## Exercise inputs:
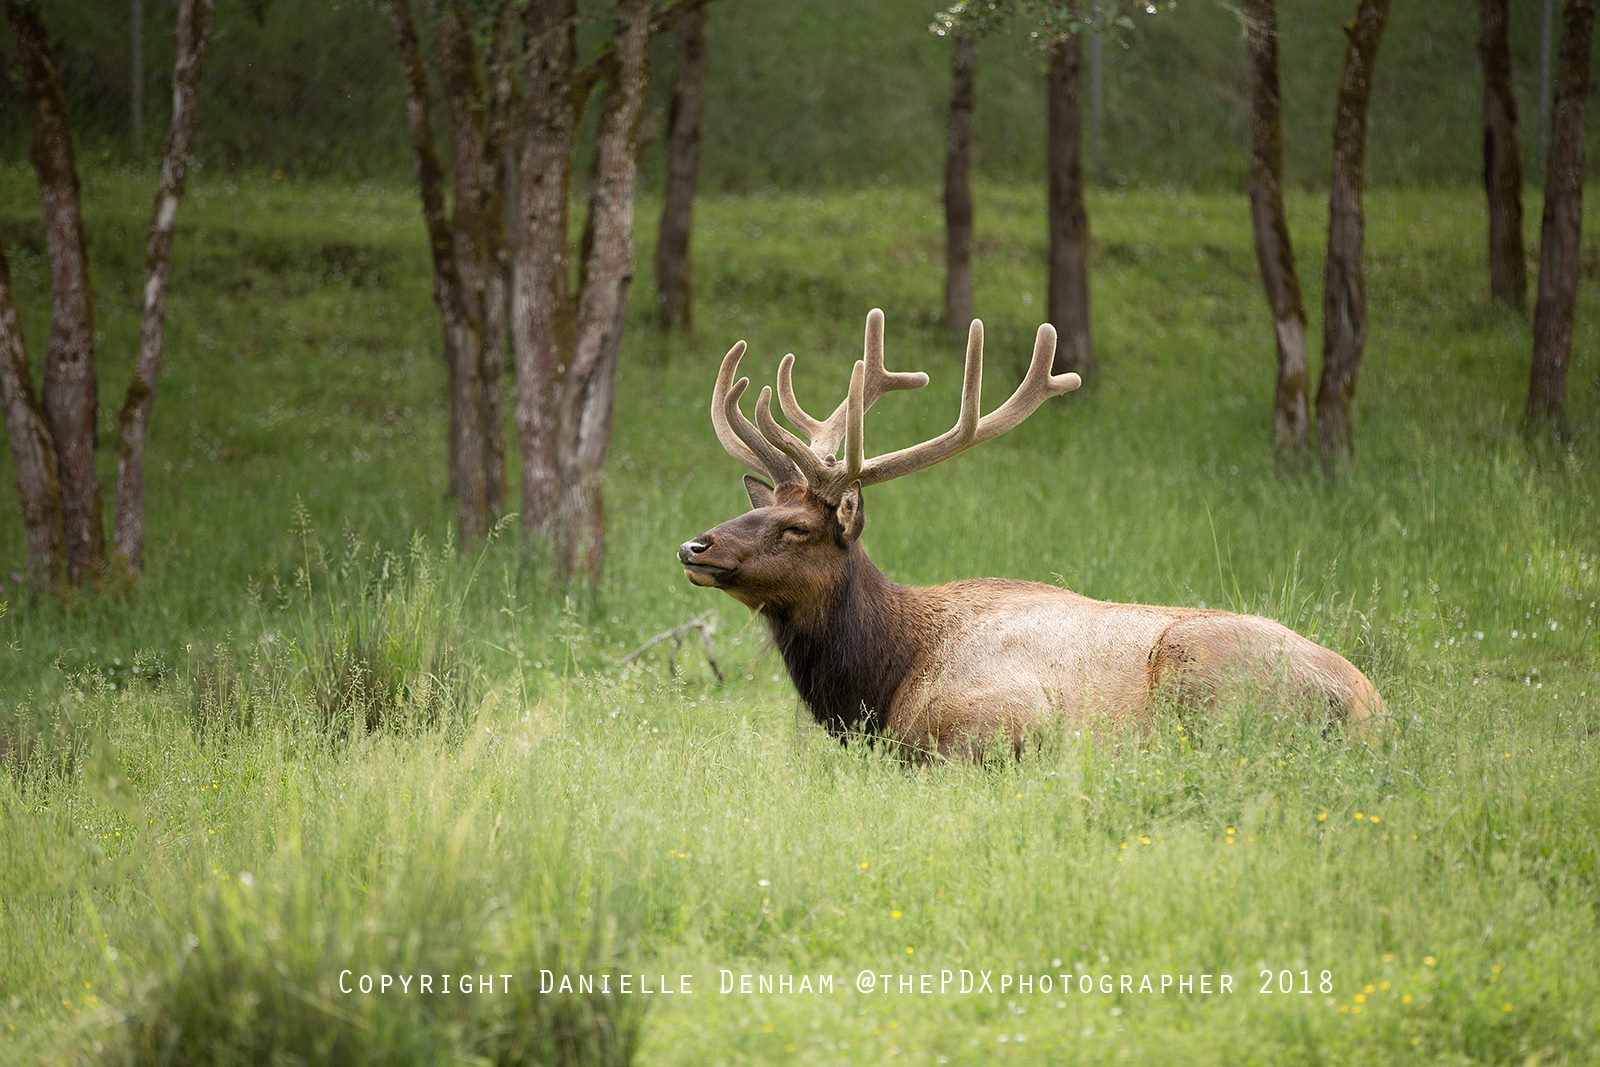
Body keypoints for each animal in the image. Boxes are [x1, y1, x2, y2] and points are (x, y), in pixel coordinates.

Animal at [681, 308, 1382, 758]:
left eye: (798, 527)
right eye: (757, 508)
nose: (695, 545)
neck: (881, 679)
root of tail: (1371, 709)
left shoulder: (1001, 717)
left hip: (1204, 674)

## Task requirements:
The result should be an exact repetition of all the records. Drop the pictures.

## Response for this exercise:
Body keypoints for each animal in the image. Boxes are [x1, y1, x2, y2] and points are (x, y), in pixel coordinates.

Animal at [681, 308, 1382, 758]:
left eye: (798, 527)
right eye: (757, 508)
nose: (695, 545)
neck: (881, 679)
root of tail: (1371, 709)
left shoulder: (1001, 717)
left hip: (1204, 674)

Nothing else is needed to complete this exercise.